> About this exercise:
Collect all lines from the listing that include the string "Luijten".

> Stored data:

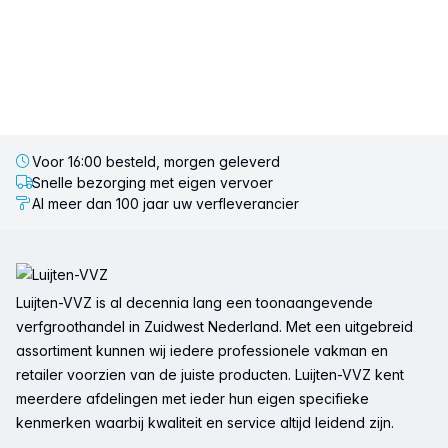
Voor 16:00 besteld, morgen geleverd
Snelle bezorging met eigen vervoer
Al meer dan 100 jaar uw verfleverancier
Voettekst
Luijten-VVZ is al decennia lang een toonaangevende
verfgroothandel in Zuidwest Nederland. Met een uitgebreid
assortiment kunnen wij iedere professionele vakman en
retailer voorzien van de juiste producten. Luijten-VVZ kent
meerdere afdelingen met ieder hun eigen specifieke
kenmerken waarbij kwaliteit en service altijd leidend zijn.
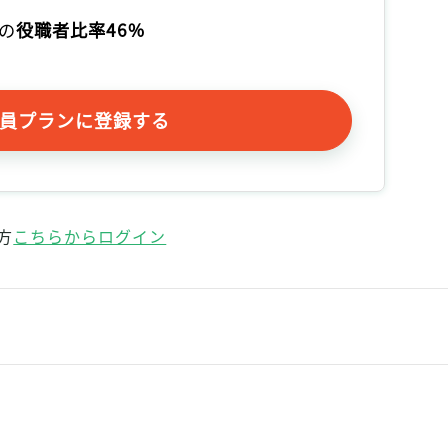
記事をお気に入りに保存するには
の
役職者比率46%
ログインが必要です
ログイン
会員登録
員プランに登録する
方
こちらからログイン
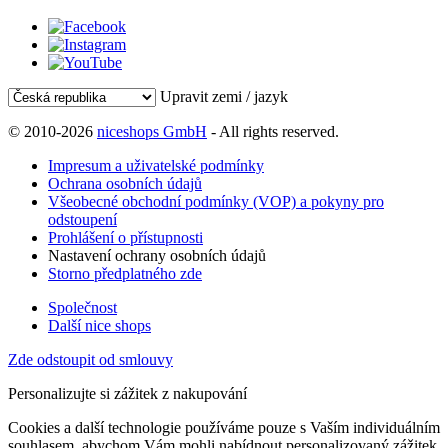
Upravit zemi / jazyk
© 2010-2026
niceshops GmbH
- All rights reserved.
Impresum a uživatelské podmínky
Ochrana osobních údajů
Všeobecné obchodní podmínky (VOP) a pokyny pro
odstoupení
Prohlášení o přístupnosti
Nastavení ochrany osobních údajů
Storno předplatného zde
Společnost
Další nice shops
Zde odstoupit od smlouvy
Personalizujte si zážitek z nakupování
Cookies a další technologie používáme pouze s Vaším individuálním
souhlasem, abychom Vám mohli nabídnout personalizovaný zážitek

> Written response:
Luijten-VVZ is al decennia lang een toonaangevende
retailer voorzien van de juiste producten. Luijten-VVZ kent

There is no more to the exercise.